PROVIDED PASSAGE:
--

  • Lucy

    I’d start with the benefit to the audience of MR. Which means defining the audience first – is it the general public, is it the business world, or panellists, or government or marketing or what? If we want to change the perceptions of MR we need to understand our audience. Depending on the answer to that we’d build a good set of positive contributions MR has made to the audience; it saves money, it speeds up decisions, it entertains illuminates and informs, it creates jobs and businesses, there are a host more. Then we’d work out what was the most motivating (by doing research?). Then we’d have to trap every market researcher in the world in a room and tell them what it’s all about, and how they should deliver it. That would go down well. Maybe at Esomar? Then we’d create a communications campaign – name, visual identity, advertising, media relations, direct marketing – to support it. Should only take a few years and cost a few gazillions! Alternatively, we could do it business by business. Which is what I’ve been doing for 10 years. Feels like longer somehow….

  • Mfinzel

    I’m not one for the off the wall titles or cutsey titles. I feel like the more fluff we add to our name, the more fluff people will think is involved in what we do. Also, I like it if people aren’t sure what my being a “market researcher” entails. When they ask, it gives me opportunity to introduce them to the field, describe its many benefits, and even plug my own company a bit.

    My company is full service, so qualitatively and quantitatively we deal with data, customer voices, insights, and so much more. Why limit ourselves with narrow titles?

  • http://twitter.com/tomewing Tom Ewing

    The other day I was followed on Twitter by a “New Media Alchemist And Data Forager”!

    This discussion comes up every few years, it seems to me, and probably says more about researchers’ collective lack of self-confidence than any real market need. The main issue I tend to have with the name is that the ‘laity’ confuse market researchers with marketers.

    One interesting branding trend – which has been going on for quite a while now – is smaller MR agencies giving themselves names which put them more in line with marketing or advertising shops: Truth, Sparkler, Join The Dots and so on. I suspect the bunch I work for fall into this category too. This is a Good Thing, I think – snappy names which give a fun, emotional picture of what we do, I’ll admit to a pang of envy when Virtual Surveys rebranded as Join The Dots.
--
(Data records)

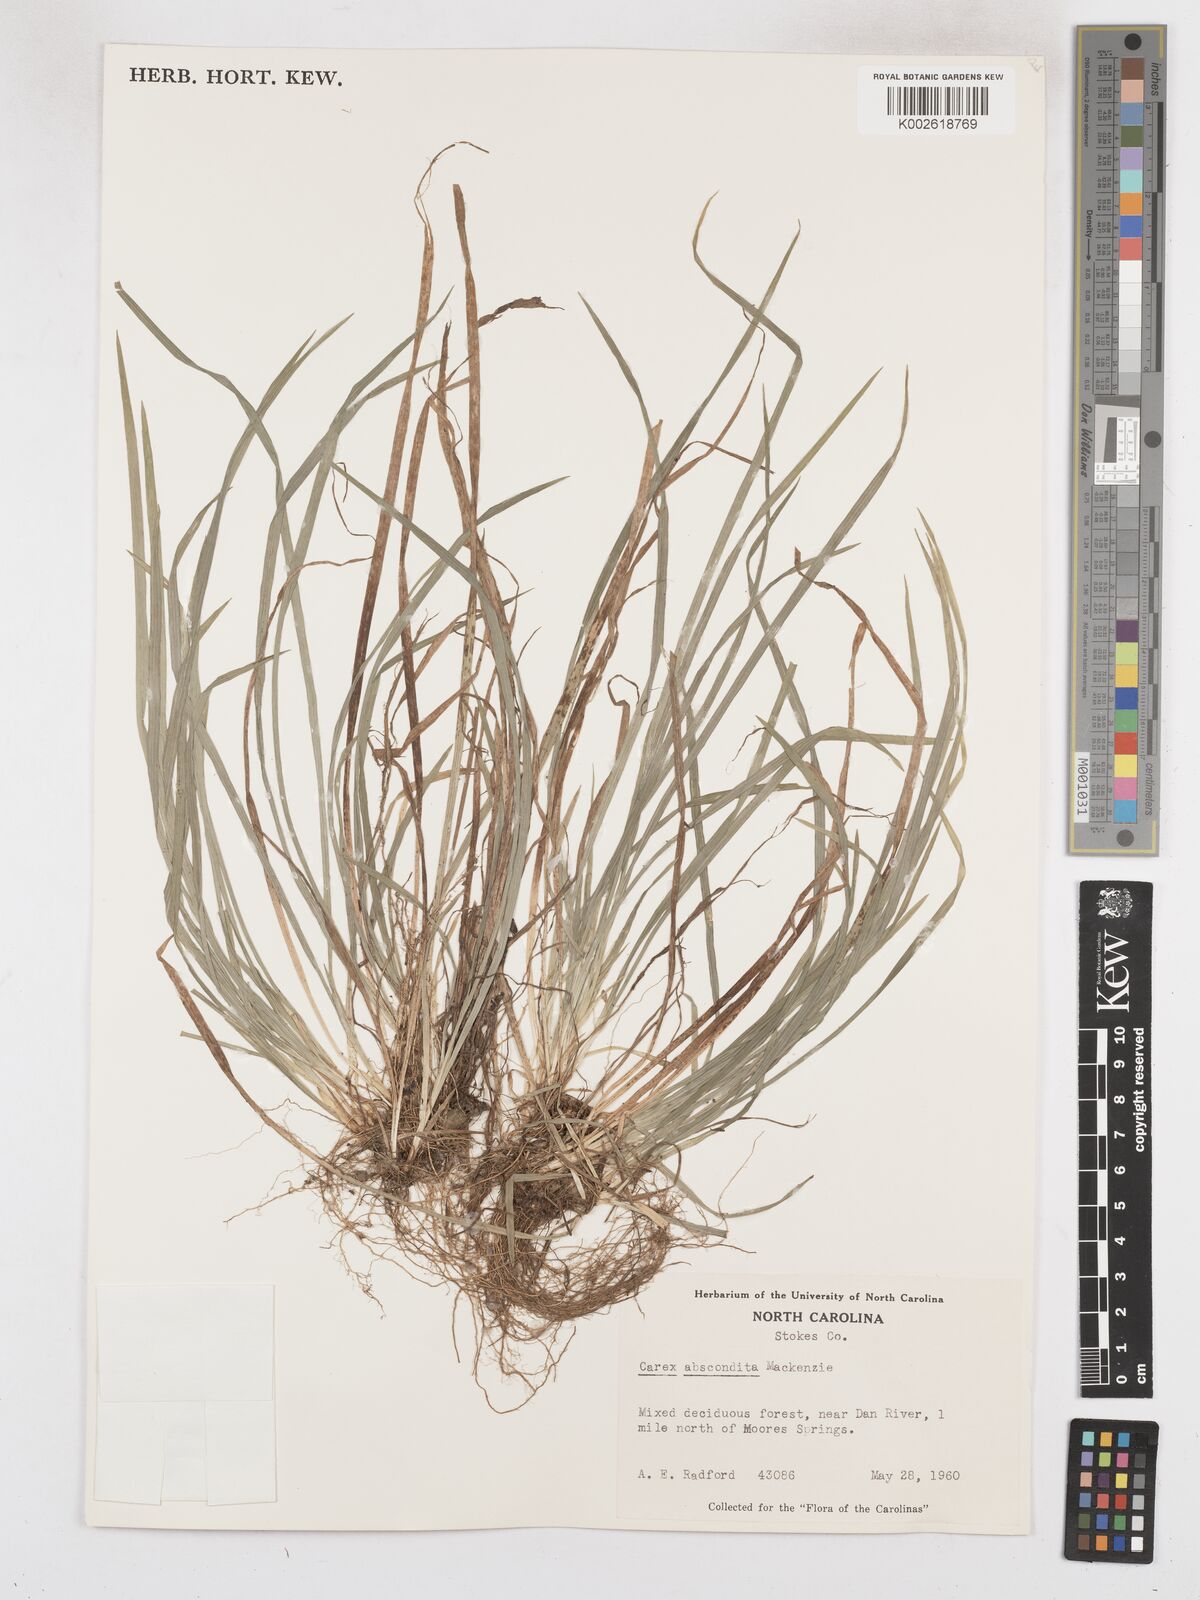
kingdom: Plantae
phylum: Tracheophyta
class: Liliopsida
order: Poales
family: Cyperaceae
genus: Carex
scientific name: Carex abscondita
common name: Thicket sedge
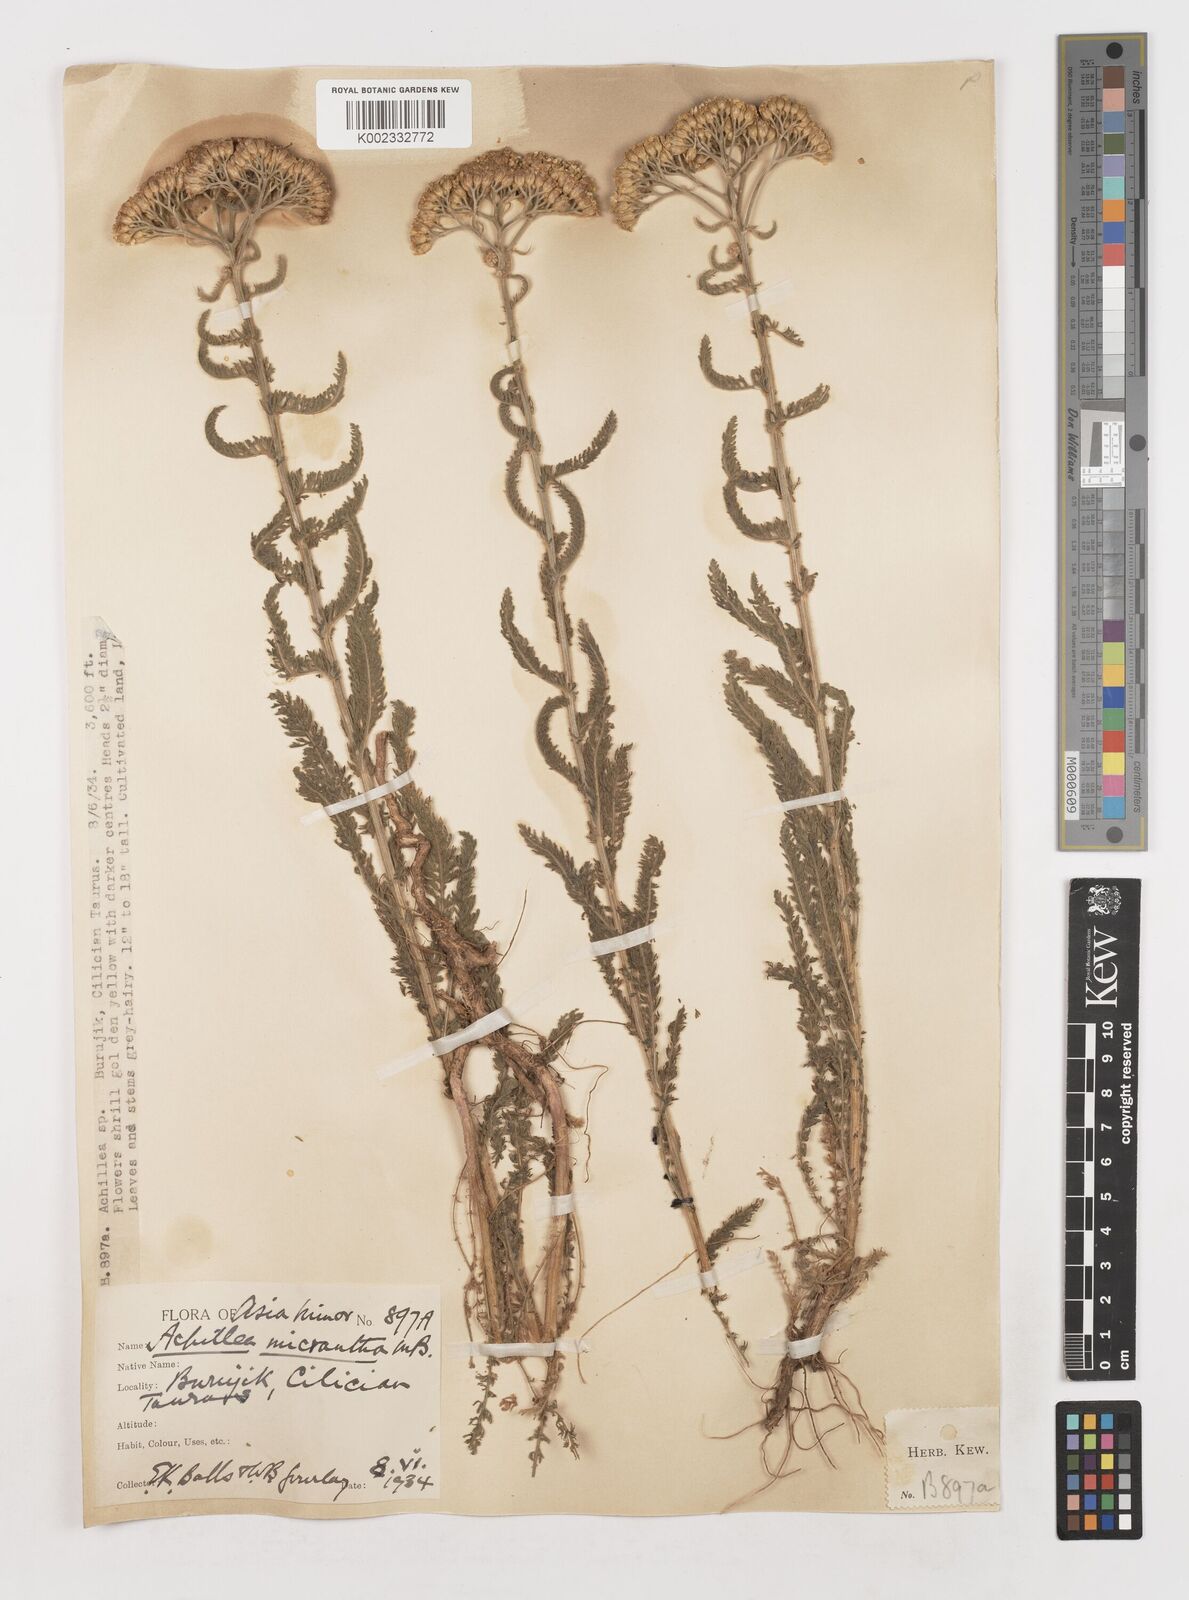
--
TO DO:
Return the portion of the discussion on market research titles, everything from "The other day" down to "researchers with marketers.", copied word for word.

YOUR RESPONSE:
The other day I was followed on Twitter by a “New Media Alchemist And Data Forager”!

    This discussion comes up every few years, it seems to me, and probably says more about researchers’ collective lack of self-confidence than any real market need. The main issue I tend to have with the name is that the ‘laity’ confuse market researchers with marketers.